When you bring the Five Elements into a room, you are tapping into their Nourishing Cycle, where each element feeds and sustains the other in perfect harmony. Water sustains Wood; Wood feeds Fire; Fire makes Earth; Earth creates Metal; and Metal holds Water. The Nourishing Cycle shows us how the elements strengthen and nurture each other in an endless regenerating sequence. When all five are present in an environment, a natural balance is achieved.
To determine the elemental balance of a room, use the following Five Elements list of associations in order to take an overall reading. Note the things made out of the elements themselves, such as wooden or metal furnishings. Find those items that are associated with an element such as a marble tabletop (Metal), a mirror (Water), or plants (Wood). Look for colors associated with each element, such as red (Fire), blues and greens (Wood), or yellow (Earth). Note that the darker a color gets, the more “Watery” it becomes, such as black, navy blue, and dark brown; while the lighter a color gets, the more it becomes associated with Metal. Look at your artwork to see what element it portrays, such as a “Fiery” sunset painting or a “Watery” oceanscape. Take an overall reading, and note whether there are elements that dominate, are barely represented, or are missing entirely from the room.

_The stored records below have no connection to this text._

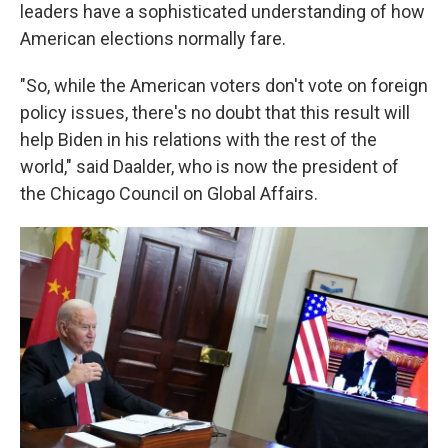
leaders have a sophisticated understanding of how
American elections normally fare.
"So, while the American voters don't vote on foreign
policy issues, there's no doubt that this result will
help Biden in his relations with the rest of the
world," said Daalder, who is now the president of
the Chicago Council on Global Affairs.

One of my clients lives in a beautiful home near the ocean. As I looked at her living room, I could see that all the elements except Earth were perfectly represented. Unlike most rooms, there were no square furnishings or decorations. Except for a book, and picture frames here and there, everything was soft and rounded, with no yellow or earthtones in sight. I asked her if she had a piece of yellow cloth. She produced a golden yellow T‑shirt and we draped it around a sofa pillow. The effect was stunning. The whole room suddenly had a center, a place from which everything else pivoted and flowed. All the room needed was one simple addition to bring it into perfect balance.

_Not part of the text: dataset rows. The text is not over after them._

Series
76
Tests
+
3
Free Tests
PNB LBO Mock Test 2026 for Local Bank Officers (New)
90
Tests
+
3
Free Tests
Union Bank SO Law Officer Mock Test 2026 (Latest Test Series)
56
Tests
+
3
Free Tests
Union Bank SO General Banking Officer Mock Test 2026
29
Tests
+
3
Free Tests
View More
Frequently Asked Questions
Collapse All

Practice identifying the Five Elements, and study their interplay in your home, your friends’ homes, restaurants, stores, and in your workplace. As you do, you are learning an important part of Feng Shui alchemy. There is a magical moment when you realize that you have become fluent in a language that benefits you and everyone around you. And from that point forward, you’ll be able to create environments that are balanced and vibrant in every way.

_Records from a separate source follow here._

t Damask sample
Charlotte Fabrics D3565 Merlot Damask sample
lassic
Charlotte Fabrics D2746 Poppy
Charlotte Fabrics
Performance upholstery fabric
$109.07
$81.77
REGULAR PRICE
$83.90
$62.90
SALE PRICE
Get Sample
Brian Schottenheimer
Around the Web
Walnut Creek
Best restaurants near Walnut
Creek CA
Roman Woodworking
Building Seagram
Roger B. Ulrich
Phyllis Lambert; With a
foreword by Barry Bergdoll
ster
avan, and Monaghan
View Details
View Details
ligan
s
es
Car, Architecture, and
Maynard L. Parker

In Feng Shui, the elements Wood, Fire, Earth, Metal, and Water are considered the basic building blocks of everything physical on the planet. They manifest in countless ways and combinations all around us. Feng Shui observes that human beings are made up of all Five Elements, and therefore, we are most comfortable when they’re all present in our homes. The fastest way to learn how to work with the elements is to observe them in your home.
Although many people can sense when an environment is out of balance, they often don’t know exactly how to fix it. Would red or blue be good here? Should the table be round or rectangular? Is a mirror or artwork best there? Questions such as these are easily answered when you know how to read the elements, making them one of your most intriguing Feng Shui tools. Learn how to recognize and combine the Five Elements, and you’ll be able to see exactly what each room needs to bring it into perfect balance.
Five Element arrangements can be made in any room and can be any size that’s appropriate for the space. I often suggest that people put together an elemental arrangement of objects in areas that need energizing, such as a garage, spare bedroom, or basement. This positive action marks the beginning of change and stimulates the Ch’i so that it’s easier for people to organize these areas.